→ Problem description
Only one stretch of the records below is wanted: the lines from the one holding "Gäste (basierend auf den akti" through the one holding "April 18, 2026". Return it exactly, both ends included.
----- Material provided
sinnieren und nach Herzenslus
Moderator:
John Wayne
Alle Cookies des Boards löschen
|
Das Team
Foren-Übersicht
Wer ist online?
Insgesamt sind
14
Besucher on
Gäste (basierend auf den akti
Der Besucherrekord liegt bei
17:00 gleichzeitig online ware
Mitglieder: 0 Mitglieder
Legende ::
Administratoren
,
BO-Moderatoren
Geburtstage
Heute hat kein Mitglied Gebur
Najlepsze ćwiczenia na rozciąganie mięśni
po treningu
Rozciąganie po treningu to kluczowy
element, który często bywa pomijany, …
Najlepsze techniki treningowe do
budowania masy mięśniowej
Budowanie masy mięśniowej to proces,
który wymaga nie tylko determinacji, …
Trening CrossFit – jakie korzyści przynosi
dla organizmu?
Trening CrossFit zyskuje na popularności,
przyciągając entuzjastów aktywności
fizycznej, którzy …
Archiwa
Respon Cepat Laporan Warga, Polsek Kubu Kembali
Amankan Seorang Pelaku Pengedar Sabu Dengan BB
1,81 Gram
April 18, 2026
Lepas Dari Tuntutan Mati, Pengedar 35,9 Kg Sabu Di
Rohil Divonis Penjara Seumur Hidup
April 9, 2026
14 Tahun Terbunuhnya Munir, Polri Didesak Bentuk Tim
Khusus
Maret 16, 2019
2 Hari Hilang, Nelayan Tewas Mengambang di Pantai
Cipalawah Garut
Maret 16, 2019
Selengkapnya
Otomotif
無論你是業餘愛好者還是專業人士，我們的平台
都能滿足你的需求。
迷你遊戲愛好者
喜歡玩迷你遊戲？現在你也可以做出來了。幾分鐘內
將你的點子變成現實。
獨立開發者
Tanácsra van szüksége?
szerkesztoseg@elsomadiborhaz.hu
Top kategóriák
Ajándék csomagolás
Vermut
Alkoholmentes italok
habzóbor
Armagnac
----------
→ Completed exercise
Gäste (basierend auf den akti
Der Besucherrekord liegt bei
17:00 gleichzeitig online ware
Mitglieder: 0 Mitglieder
Legende ::
Administratoren
,
BO-Moderatoren
Geburtstage
Heute hat kein Mitglied Gebur
Najlepsze ćwiczenia na rozciąganie mięśni
po treningu
Rozciąganie po treningu to kluczowy
element, który często bywa pomijany, …
Najlepsze techniki treningowe do
budowania masy mięśniowej
Budowanie masy mięśniowej to proces,
który wymaga nie tylko determinacji, …
Trening CrossFit – jakie korzyści przynosi
dla organizmu?
Trening CrossFit zyskuje na popularności,
przyciągając entuzjastów aktywności
fizycznej, którzy …
Archiwa
Respon Cepat Laporan Warga, Polsek Kubu Kembali
Amankan Seorang Pelaku Pengedar Sabu Dengan BB
1,81 Gram
April 18, 2026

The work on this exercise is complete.